My nails dug into the flesh of his shoulders as my back arched ever so slightly to get a more direct hit of his cock against that spot and instantly my vision crossed and my eyes rolled as my core tightened and fluttered with every calculated stroke of his cock until I could feel that sensation deep inside me, the sensation I had when he made me squirt back in his office that first day we came together.
"Let go baby, I've got you. I am right here. I want you to cum on my big hard dick. Right. Now!" He growled hungrily and as if my pussy was under his command - I released in a wave of liquid heat that squirted out onto his abs as pleasure coursed through my body like a damn live-wire.

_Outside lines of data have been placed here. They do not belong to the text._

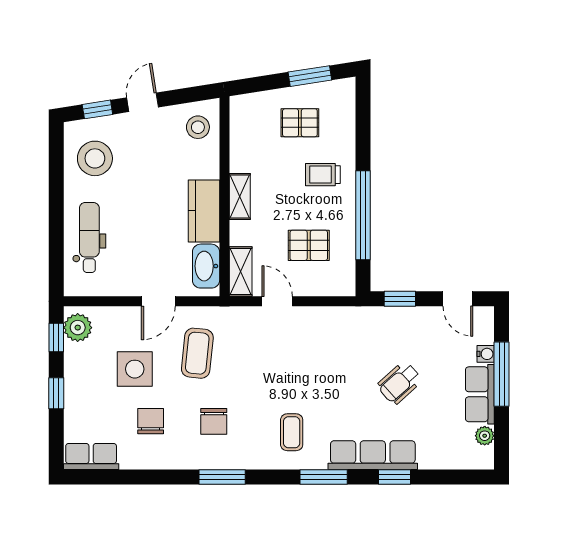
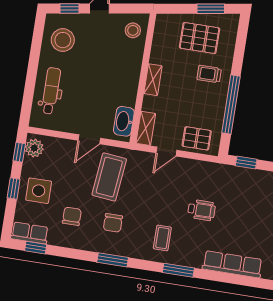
pallet: (300, 123) -> (200, 38), width x1.50, depth x1.42
kitchen counter: (204, 211) -> (128, 85), removed
pallet: (309, 245) -> (197, 138), moved
door: (277, 301) -> (166, 151), swing flipped
coffee table: (197, 353) -> (109, 177), width x1.36, depth x1.32
side table: (135, 369) -> (39, 191), moved
wheelchair: (400, 383) -> (201, 210), moved, turned -138
row of seats: (373, 455) -> (232, 264), moved
window: (394, 477) -> (36, 248), moved

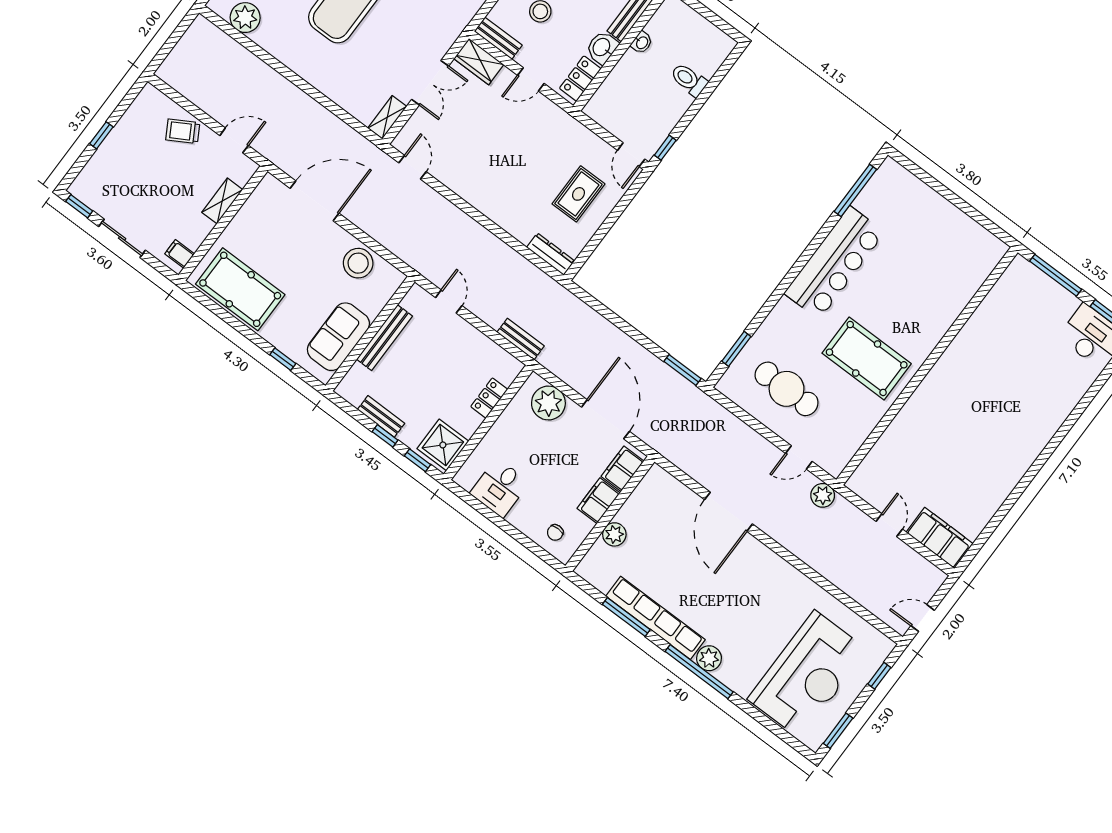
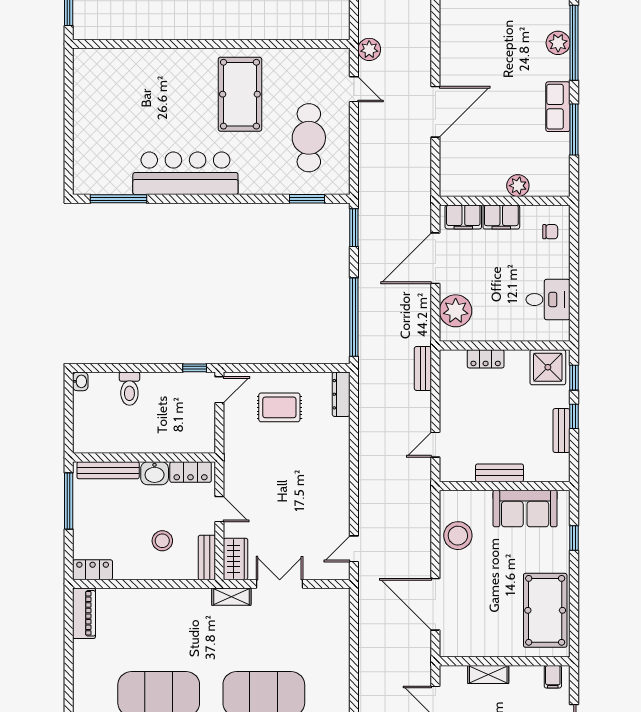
washbasin: (642, 43) -> (80, 381), moved, turned 90
shelving: (387, 117) -> (231, 597), moved
window: (607, 314) -> (354, 317), added
bench: (385, 338) -> (499, 473), width x0.73
row of seats: (655, 618) -> (558, 107), width x0.50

"Aggggghhhhhhhh!" I let out a muffled scream as my clit rubbed against his pelvic-bone, sparking another level of my orgasm until my vision literally turned white and I couldn't feel anything other than the relentless nirvana. I knew that my cunt had clamped down around his length and the heat of his own release flooded into me.
The roar he gave out felt like it was a mile away as I fought the pull of complete darkness. Our bodies slammed together in unison as we grunted, moaned and at some point, I am pretty sure I howled as it began to pass and all that was left was two panting and sweating bodies, slumped in sated relief.

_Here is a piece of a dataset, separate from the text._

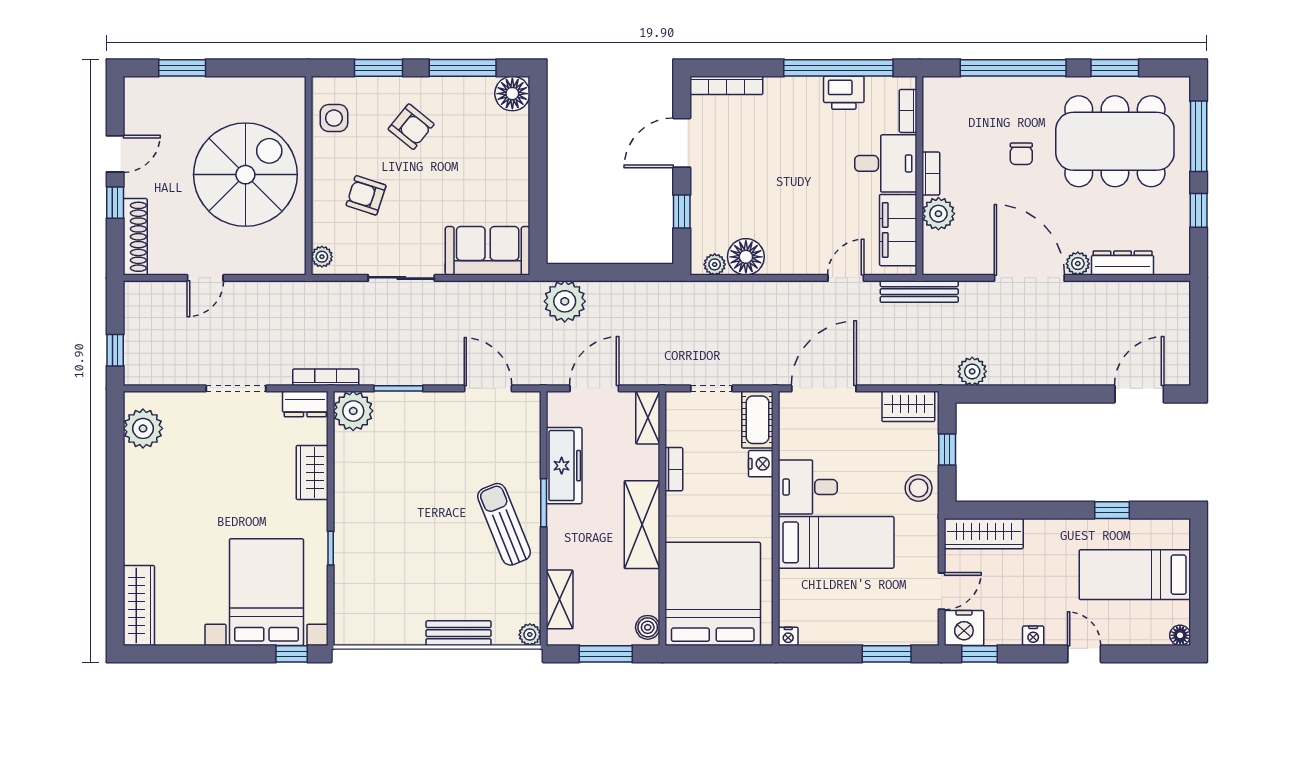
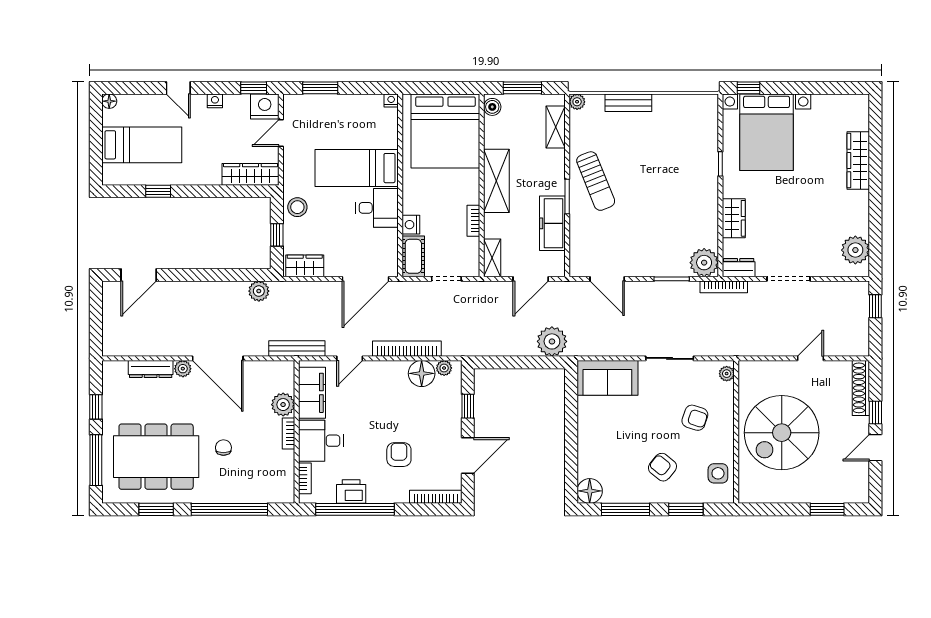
armchair: (777, 144) -> (399, 455), added
bookcase: (766, 291) -> (407, 349), added
wardrobe: (139, 605) -> (858, 161), moved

Reaching up, Jeremy pulled my panties completely out of my mouth, "thank you baby-girl!"
"You are welcome!" I giggled softly as he placed his lips to my forehead, "I hope it was everything that you imagined-"
"It was and more," the solid band of his arms snaking around me was more comforting than anything else could be in that moment.
As the pleasure bled away, the cold hard truth of what was coming rushed in to take its place and I shivered in fear and helplessness. That is exactly what I felt…
Helpless.
Cornered.
Trapped.
Resigned to my fate. A fate of what I can't get out of my head - rape. Because there is no way that I would ever give myself willingly to Stuart. And I know that there is no way that he will ever take no for an answer.
What the fuck was going to become of me? I dread to even give it thought.